Essa é a etapa mais importante para o surfista, pois é nesse período em que ele recupera a forma depois das férias e fica pronto para disputar as 11 provas no ano.
"Essa preparação é necessária porque a competitividade está crescendo cada vez mais e, se você não estiver bem preparado, vai ficar para trás. A gente surfa muito, então esse início é de extrema importância", afirma o potiguar Ítalo Ferreira, sétimo colocado no Mundial de 2015.
Não é só equilíbrio e elasticidade que fazem a diferença para os atletas. A resistência e a força também são pontos primordiais.
Em uma bateria, um surfista passa 80% do tempo remando e só 20%, de fato, surfando. A frequência cardíaca pode chegar a 210 batimentos por minuto.
A fisioterapeuta Carla Vianna criou até um treinamento integrado para Ítalo. Ela juntou o funcional com a musculação e o pilates para obter o melhor de cada método e melhorar o rendimento do potiguar no mar.
"O funcional trabalha a resistência e a mobilidade dele na água. A musculação é bem específica para a preparação muscular. E o pilates prepara o alongamento, o equilíbrio e a força", diz.
COMER BEM
Baboghluian explica que farináceo, açúcar e álcool estão completamente fora do cardápio dos surfistas. Eles são orientados a terem uma dieta entre cereais, proteína animal, legumes e verduras (de domingo a domingo).
No caso do surfe, seguir essa orientação se torna um pouco mais complicada, pois os atletas não são acompanhados de perto por nutricionistas ao longo da temporada e viajam para locais em que a refeição é bem diferente em relação ao Brasil, como Fiji, por exemplo.

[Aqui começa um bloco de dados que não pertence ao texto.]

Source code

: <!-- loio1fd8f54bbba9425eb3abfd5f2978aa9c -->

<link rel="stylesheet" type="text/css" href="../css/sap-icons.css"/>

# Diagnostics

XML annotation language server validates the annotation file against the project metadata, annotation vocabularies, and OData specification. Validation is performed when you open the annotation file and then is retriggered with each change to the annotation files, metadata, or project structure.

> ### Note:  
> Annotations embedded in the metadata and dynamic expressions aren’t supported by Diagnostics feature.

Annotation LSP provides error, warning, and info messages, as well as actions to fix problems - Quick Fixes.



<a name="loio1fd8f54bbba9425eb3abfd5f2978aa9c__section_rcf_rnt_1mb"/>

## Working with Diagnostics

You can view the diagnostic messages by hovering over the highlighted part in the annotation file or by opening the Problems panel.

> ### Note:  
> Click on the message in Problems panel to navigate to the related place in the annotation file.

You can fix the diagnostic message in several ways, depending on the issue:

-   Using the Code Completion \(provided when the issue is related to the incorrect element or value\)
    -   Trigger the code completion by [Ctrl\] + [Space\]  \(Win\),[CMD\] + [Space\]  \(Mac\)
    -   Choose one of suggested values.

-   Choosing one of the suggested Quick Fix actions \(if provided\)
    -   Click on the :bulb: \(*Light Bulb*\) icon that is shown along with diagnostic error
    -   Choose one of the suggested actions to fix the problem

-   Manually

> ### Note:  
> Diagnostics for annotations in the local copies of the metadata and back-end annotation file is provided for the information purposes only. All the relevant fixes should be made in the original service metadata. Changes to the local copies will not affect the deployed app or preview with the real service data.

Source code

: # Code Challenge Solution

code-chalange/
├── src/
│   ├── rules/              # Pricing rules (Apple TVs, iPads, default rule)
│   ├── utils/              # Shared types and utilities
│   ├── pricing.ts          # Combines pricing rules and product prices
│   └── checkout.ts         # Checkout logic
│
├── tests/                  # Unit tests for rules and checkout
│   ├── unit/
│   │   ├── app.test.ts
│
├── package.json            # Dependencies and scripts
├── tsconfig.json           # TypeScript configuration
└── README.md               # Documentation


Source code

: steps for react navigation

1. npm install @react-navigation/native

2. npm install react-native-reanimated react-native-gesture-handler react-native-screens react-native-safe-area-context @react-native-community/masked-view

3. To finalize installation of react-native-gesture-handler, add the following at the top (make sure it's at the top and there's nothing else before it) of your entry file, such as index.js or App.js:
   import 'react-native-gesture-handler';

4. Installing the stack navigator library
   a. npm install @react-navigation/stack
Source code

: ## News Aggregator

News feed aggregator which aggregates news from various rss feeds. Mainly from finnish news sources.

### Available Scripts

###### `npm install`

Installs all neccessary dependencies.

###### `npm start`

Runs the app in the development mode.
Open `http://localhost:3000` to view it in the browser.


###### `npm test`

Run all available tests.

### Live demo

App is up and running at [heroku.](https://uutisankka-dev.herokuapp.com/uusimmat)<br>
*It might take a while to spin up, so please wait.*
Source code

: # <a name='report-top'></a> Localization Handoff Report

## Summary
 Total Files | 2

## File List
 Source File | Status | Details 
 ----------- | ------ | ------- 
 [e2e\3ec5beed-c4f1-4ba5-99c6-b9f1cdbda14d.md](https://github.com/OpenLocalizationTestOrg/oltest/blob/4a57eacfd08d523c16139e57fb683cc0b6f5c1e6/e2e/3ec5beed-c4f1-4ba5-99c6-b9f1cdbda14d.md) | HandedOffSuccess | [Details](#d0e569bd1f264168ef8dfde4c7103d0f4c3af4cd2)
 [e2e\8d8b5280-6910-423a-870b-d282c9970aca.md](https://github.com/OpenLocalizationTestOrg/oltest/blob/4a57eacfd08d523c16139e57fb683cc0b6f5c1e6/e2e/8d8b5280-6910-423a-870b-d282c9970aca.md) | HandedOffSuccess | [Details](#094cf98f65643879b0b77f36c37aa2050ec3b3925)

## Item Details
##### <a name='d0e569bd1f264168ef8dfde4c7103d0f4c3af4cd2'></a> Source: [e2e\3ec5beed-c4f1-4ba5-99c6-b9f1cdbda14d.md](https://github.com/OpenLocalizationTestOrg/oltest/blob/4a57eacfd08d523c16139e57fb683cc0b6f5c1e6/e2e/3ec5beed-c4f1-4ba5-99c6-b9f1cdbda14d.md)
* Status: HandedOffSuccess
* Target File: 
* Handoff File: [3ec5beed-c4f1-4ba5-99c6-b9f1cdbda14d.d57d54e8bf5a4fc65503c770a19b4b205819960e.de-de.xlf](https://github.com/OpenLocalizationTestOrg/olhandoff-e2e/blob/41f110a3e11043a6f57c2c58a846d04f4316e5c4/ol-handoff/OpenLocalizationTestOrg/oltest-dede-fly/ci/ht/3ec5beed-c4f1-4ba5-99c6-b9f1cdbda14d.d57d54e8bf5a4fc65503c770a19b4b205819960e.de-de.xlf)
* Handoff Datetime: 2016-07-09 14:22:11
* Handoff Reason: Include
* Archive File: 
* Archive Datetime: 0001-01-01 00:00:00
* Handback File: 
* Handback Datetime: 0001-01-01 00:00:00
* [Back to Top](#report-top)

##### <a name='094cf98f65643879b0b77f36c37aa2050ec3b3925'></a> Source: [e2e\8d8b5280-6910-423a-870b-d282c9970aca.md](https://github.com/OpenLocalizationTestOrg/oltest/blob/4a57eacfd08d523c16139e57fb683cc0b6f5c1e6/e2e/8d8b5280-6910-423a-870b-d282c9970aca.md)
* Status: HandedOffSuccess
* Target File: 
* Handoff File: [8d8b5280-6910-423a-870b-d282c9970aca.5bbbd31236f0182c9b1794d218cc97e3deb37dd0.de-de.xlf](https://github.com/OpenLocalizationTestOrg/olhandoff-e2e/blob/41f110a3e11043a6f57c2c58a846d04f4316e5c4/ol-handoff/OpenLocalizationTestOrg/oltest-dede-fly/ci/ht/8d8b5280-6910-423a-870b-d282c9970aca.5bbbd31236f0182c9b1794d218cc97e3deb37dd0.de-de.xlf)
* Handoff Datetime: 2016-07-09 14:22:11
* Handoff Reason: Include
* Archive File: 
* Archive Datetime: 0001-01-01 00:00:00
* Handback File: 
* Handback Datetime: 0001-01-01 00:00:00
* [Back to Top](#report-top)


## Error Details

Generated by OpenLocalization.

"Eles precisam estudar o cardápio antes das viagens. Devem identificar quais são as fontes desses alimentos e saber o que o indivíduo come no local", afirma Baboghluian.
Os surfistas fazem, no mínimo, três refeições por dia. O café da manhã e o jantar são os mais importantes, pois eles passam muito tempo na praia, principalmente quando a competição pega um dia todo.
"A importância dessa preparação toda é absurda. Se ainda existe alguém que não pensa isso, está bem atrasado. Ninguém vai para uma Olimpíada ou um Mundial, seja qual for a modalidade, se não tiver um bom preparo", diz o paulista Filipe Toledo, quarto colocado no Mundial do ano passado.
Um surfista como Mineirinho, por exemplo, ingere cerca de 3 mil calorias por dia. Em época de treino, ele até perde peso. Por isso tudo é controlado.
"O surfe exige muito do nosso corpo. Estar em condições para enfrentar tudo o que ele oferece é vital para competir na elite", afirma Mineirinho, que é atendido por Baboghluian desde os 11 anos de idade.
Marcus Leoni/Folhapress | ||
Marcelo Baboghluian cuida de seis dos dez surfistas brasileiros que vão disputar o Mundial de 2016 |
DORMIR BEM
Um surfista precisa ter, no mínimo, oito horas de sono ininterrupto. Por isso, dorme cedo. Por acordar por volta das 6h para surfar pela manhã, costuma ir para a cama por volta das 21h.
"Toda regulação hormonal está relacionada ao sono. E os hormônios são determinantes na performance do indivíduo", afirma Baboghluian.
O médico aponta as redes sociais como o maior vilão.
"Eles têm que colocar o celular longe. Têm que desconectar, se não estão ferrados. Sou explícito em dar essa orientação a eles", afirma.
Os surfistas são orientados a criar essa rotina desde pequeno para atingir a alta performance. E, hoje, o país colhe os frutos. Não só graças ao talento. Mas também pela medicina e a dedicação nos treinamentos.
"Eu procuro sempre seguir as recomendações do doutor Marcelo e isso vem dando certo", diz Medina.